The production of dendritic varicosities (DVs) involves microtubules, and does not alter passive membrane properties of neurokinin-1 receptor (NK-1R) expressing neurons in the RVM. (A) Pretreatment with the microtubule stabilizer taxol (10 μM) prevents the formation of DVs by 30 sec exposure to 1 μM substance P. Data are the mean ± S.E.M of determinations in 3–4 slices. (B) Current-voltage relationship for three NK-1R expressing RVM neurons before (circles) and 15 min after a 30 sec exposure to 1 μM Sub P (squares). (C) Brief exposure to Sub P did not alter passive membrane properties of NK-1R-expressing RVM neurons.
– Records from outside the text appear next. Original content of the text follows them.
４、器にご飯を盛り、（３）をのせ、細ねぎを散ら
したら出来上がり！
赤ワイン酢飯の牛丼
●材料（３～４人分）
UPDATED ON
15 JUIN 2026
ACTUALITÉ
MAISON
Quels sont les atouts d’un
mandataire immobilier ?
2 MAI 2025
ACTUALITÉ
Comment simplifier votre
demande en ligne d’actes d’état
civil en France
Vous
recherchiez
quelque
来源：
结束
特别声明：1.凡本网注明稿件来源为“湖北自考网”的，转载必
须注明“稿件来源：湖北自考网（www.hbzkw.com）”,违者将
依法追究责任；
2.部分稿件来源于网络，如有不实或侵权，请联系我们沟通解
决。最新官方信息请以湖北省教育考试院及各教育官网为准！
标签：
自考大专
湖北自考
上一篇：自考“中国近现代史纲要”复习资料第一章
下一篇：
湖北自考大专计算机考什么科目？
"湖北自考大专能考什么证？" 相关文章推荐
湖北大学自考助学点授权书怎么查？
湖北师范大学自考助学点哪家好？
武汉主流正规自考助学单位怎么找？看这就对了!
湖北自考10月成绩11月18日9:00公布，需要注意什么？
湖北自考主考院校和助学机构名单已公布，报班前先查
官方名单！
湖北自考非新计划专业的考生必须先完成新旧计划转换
Data are mean ± S.E.M. for three neurons.

Figure 5

Representative micrographs of Fluoro-jade B staining of (A) hippocampal neurons 4 days after i.p. injection of 10 mg/kg kainate or (B) RVM neurons four days after microinjection of 1.2 nmol kainate into the RVM. Insert in panel A is a high magnification image of the boxed area. Fluoro-jade B staining was not observed in the RVM four days after microinjection of (C) 100 pmol Sub P, a dose known to produce DVs in RVM neurons, or (D) saline. Arrows identify the microinjection site. Scale bars are 100 μm.

Figure 6

Schematic illustrating how dendritic varicosities (DVs) and the intervening constrictions can alter the electrotonic spread of potentials from dendrites to the soma, effectively isolating the soma from excitatory or inhibitory drive. This figure does not represent actual data, but is a graphic illustration of the known passive electrical properties of dendrites. V_o: initial membrane potential. V_d: voltage at distance d from the source. d: distance from the source on the dendrite. r_m: membrane resistance. r_i: internal resistance. The space constant, also known as λ, is the square root of the ratio of r_m and r_i.